Um português é um português

O voto da Iniciativa Liberal a favor da lei da nacionalidade não tem nada de liberal e, quanto mais se insiste em lhe chamar liberal, mais se revela o equívoco, como se fosse um rótulo colado em cima de uma garrafa de vinagre a dizer vinho do Porto. É o género de coisa que se faz para tranquilizar consciências, para dar uma aparência de seriedade a um gesto que, no fundo, é tudo menos sério. Já havia, como todos sabem, portugueses de primeira, os do litoral, com universidades onde entram e saem professores, hospitais que funcionam mais ou menos, estradas alcatroadas e serviços públicos que, apesar de todas as queixas, ainda existem; já havia portugueses de segunda, os do interior e das ilhas, que esperam meses por uma consulta, que vivem em lugares onde um incêndio leva uma semana a ser apagado, onde a ligação ao continente é uma lotaria de preços e horários; e agora, com uma leveza quase cínica, inventaram os portugueses de terceira, como se fosse inevitável, como se fosse natural. É uma espécie de burocracia da desigualdade: organizam-se as pessoas em prateleiras, etiquetam-se, decide-se em que categoria ficam, e pronto, problema resolvido, justiça feita. É assim que se finge ordem no meio do caos.
Um português é um português, ou deveria ser, mas nesta lógica não é. Porque passa a haver portugueses precários, portugueses descartáveis, portugueses que podem ser desligados da tomada por um gesto de secretária, como quem desliga uma lâmpada velha que já não ilumina nada. A cidadania, transformada em contrato de telecomunicações, com cláusulas escondidas e letras miúdas, um serviço que se cancela quando não se paga a factura ou quando o fornecedor decide que o cliente não presta. É de um absurdo colossal, quase grotesco, mas apresentado com a seriedade teatral de quem acredita estar a defender o Estado de direito. Apertem-se os filtros, evidentemente. Façam-se processos rigorosos, investigue-se com cuidado quem pede a nacionalidade, exijam-se provas, documentação, veracidade. Mas, uma vez concedida, a nacionalidade não é uma esmola que se retira, não é um favor que se pode devolver como se devolve um presente na loja com o talão. A cidadania não é um objecto que se entrega e se retira ao sabor da conveniência.
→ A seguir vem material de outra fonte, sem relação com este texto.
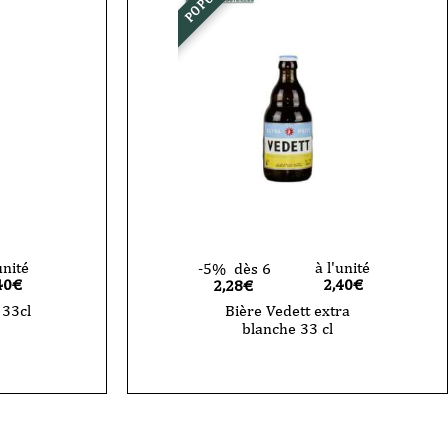
unité
à l'unité
-5%
dès 6
40
€
2,40
€
2,28€
 33cl
Bière Vedett extra
blanche 33 cl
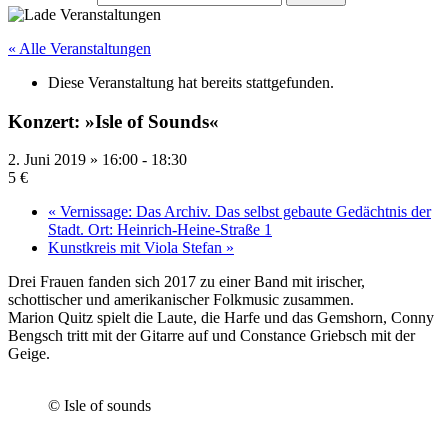
« Alle Veranstaltungen
Diese Veranstaltung hat bereits stattgefunden.
Konzert: »Isle of Sounds«
2. Juni 2019 » 16:00
-
18:30
5 €
«
Vernissage: Das Archiv. Das selbst gebaute Gedächtnis der
Stadt. Ort: Heinrich-Heine-Straße 1
Kunstkreis mit Viola Stefan
»
Drei Frauen fanden sich 2017 zu einer Band mit irischer,
schottischer und amerikanischer Folkmusic zusammen.
Marion Quitz spielt die Laute, die Harfe und das Gemshorn, Conny
Bengsch tritt mit der Gitarre auf und Constance Griebsch mit der
Geige.
© Isle of sounds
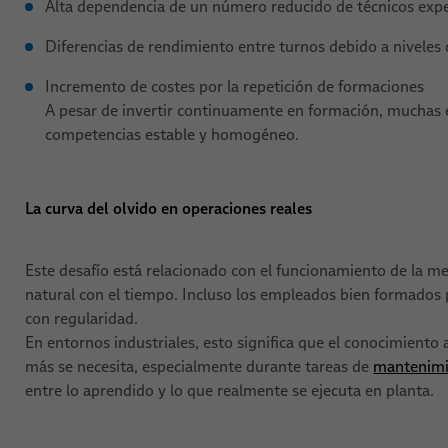
Alta dependencia de un número reducido de técnicos ex
Diferencias de rendimiento entre turnos debido a niveles
Incremento de costes por la repetición de formaciones
A pesar de invertir continuamente en formación, muchas 
competencias estable y homogéneo.
La curva del olvido en operaciones reales
Este desafío está relacionado con el funcionamiento de la m
natural con el tiempo. Incluso los empleados bien formados 
con regularidad.
En entornos industriales, esto significa que el conocimiento
más se necesita, especialmente durante tareas de
mantenim
entre lo aprendido y lo que realmente se ejecuta en planta.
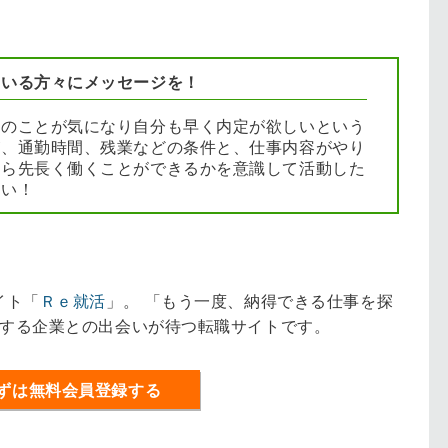
ている方々にメッセージを！
りのことが気になり自分も早く内定が欲しいという
が、通勤時間、残業などの条件と、仕事内容がやり
から先長く働くことができるかを意識して活動した
さい！
イト「
Ｒｅ就活
」。 「もう一度、納得できる仕事を探
待する企業との出会いが待つ転職サイトです。
ずは無料会員登録する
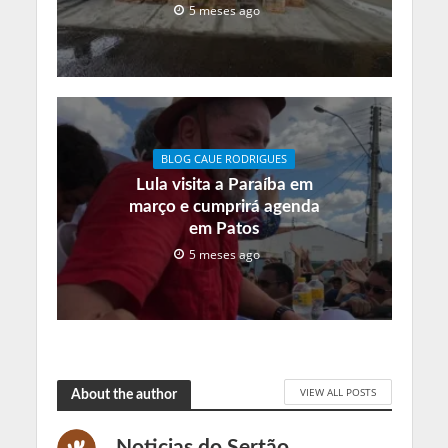
5 meses ago
BLOG CAUE RODRIGUES
Lula visita a Paraíba em
março e cumprirá agenda
em Patos
5 meses ago
VIEW ALL POSTS
About the author
Noticias do Sertão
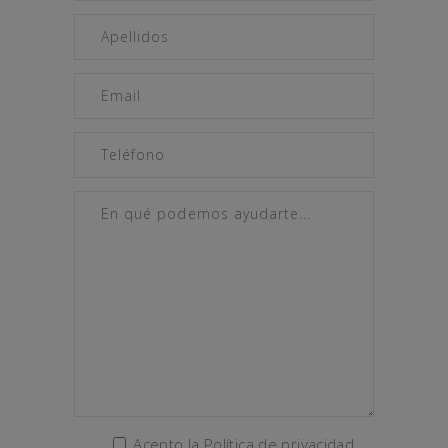
Acepto la Política de privacidad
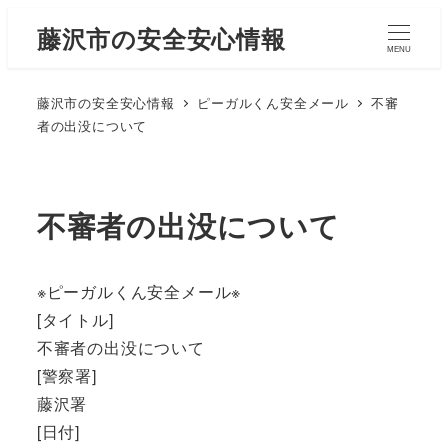
藤沢市の安全安心情報
MENU
藤沢市の安全安心情報
ピーガルくん安全メール
不審
者の出没について
不審者の出没について
※ピーガルくん安全メール※
[タイトル]
不審者の出没について
[警察署]
藤沢署
[日付]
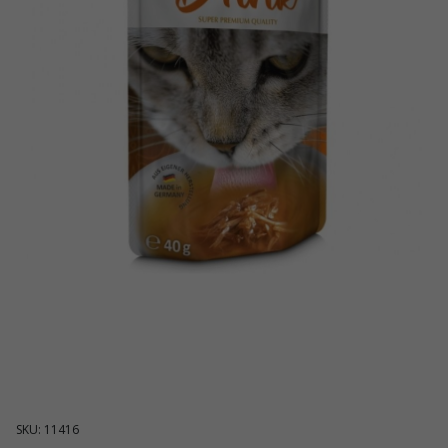
SKU: 11416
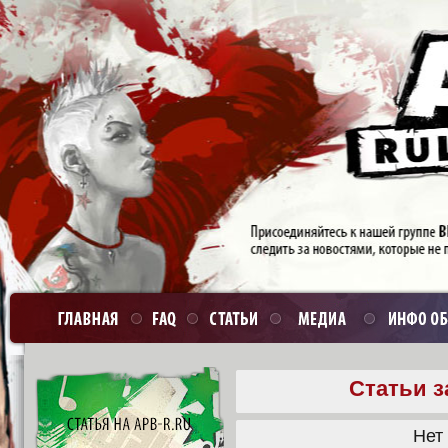
Статьи з
Нет 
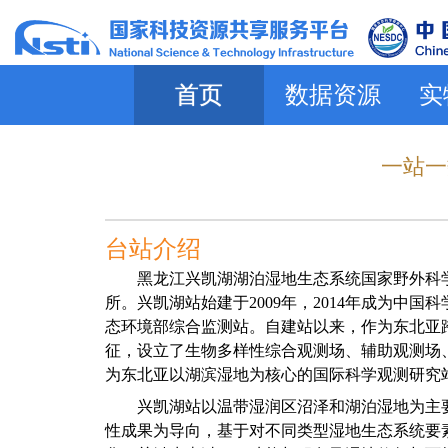
首页
数据资源
实
一站一
台站介绍
黑龙江兴凯湖湖泊湿地生态系统国家野外科
所。兴凯湖站始建于
2009
年，
2014
年成为中国科
态环境部综合监测站。自建站以来，作为东北亚
征，设立了生物多样性综合观测场、辅助观测场
为东北亚以湖滨湿地为核心的国际科学观测研究
兴凯湖站以温带湿润区沼泽和湖泊湿地为主
性成果为导向，基于对不同类型湿地生态系统要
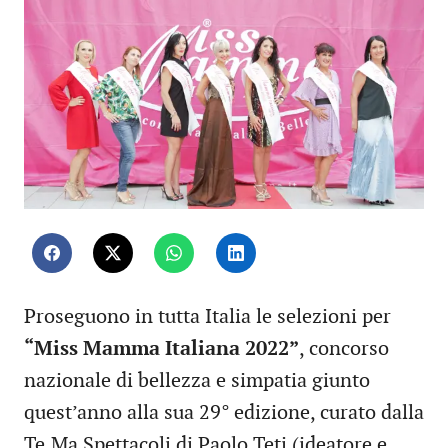
Proseguono in tutta Italia le selezioni per
“Miss Mamma Italiana 2022”
, concorso
nazionale di bellezza e simpatia giunto
quest’anno alla sua 29° edizione, curato dalla
Te.Ma Spettacoli di Paolo Teti (ideatore e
E aqui está o ponto central: o que mais incomoda, o que mais envergonha, é a forma como o Estado, que devia assumir as suas falhas, arranja maneira de se limpar das culpas. O Estado que atribuiu a nacionalidade, que não fiscalizou, que não viu o que devia ter visto, que deixou passar processos fraudulentos, é o mesmo que agora, como um moralista de ocasião, decide que a culpa é do cidadão. E, em vez de corrigir o que falhou no seu interior, prefere amputar direitos a quem já os tinha adquirido. É a velha técnica de Pilatos, mas numa versão burocrática e fria: lavam-se as mãos, e o erro passa a ser do outro. Como se o Estado fosse uma entidade incorruptível que nunca se engana, e não o conjunto de homens e mulheres que tantas vezes erram, falham e são cúmplices de esquemas. Isto não é liberalismo, é apenas mais uma manifestação da arrogância estatal, uma forma de governar pelo atalho, uma espécie de expediente administrativo para esconder a própria incompetência.
Porque o liberalismo, o verdadeiro, não é isto. O liberalismo não é o Estado a decidir quem pertence e quem deixa de pertencer, como se a pátria fosse uma sala de espera de hospital onde alguém distribui senhas e, a meio da fila, resolve que afinal já não há atendimento. O liberalismo é exactamente o contrário: é garantir que, uma vez reconhecida, a condição de cidadão é intocável, é um direito que não pode ser amputado pelo capricho legislativo ou pela vontade de parecer severo em tempos de populismo. O liberalismo é proteger o indivíduo contra o Estado, não transformá-lo em refém da máquina estatal. Esta lei, longe de ser progresso, é uma regressão. É um dispositivo próprio de regimes inseguros que vivem do controlo e da ameaça. É um retrocesso civilizacional. E o voto da Iniciativa Liberal, em vez de afirmar princípios, foi uma rendição, uma capitulação diante do discurso fácil da punição e da força.
E no fim sobra apenas isto, o óbvio que se tenta esquecer, mas que é inescapável: um português é um português. Não há portugueses de primeira, de segunda, de terceira. Não há cidadania com prazo de validade, não há passaporte que se confisque como se confisca um carro mal-estacionado. Se um Estado começa a decidir quem merece continuar a ser cidadão e quem não merece, deixa de ser um Estado liberal e passa a ser outra coisa, qualquer coisa mais próxima daquilo que já tivemos e que jurámos não querer repetir.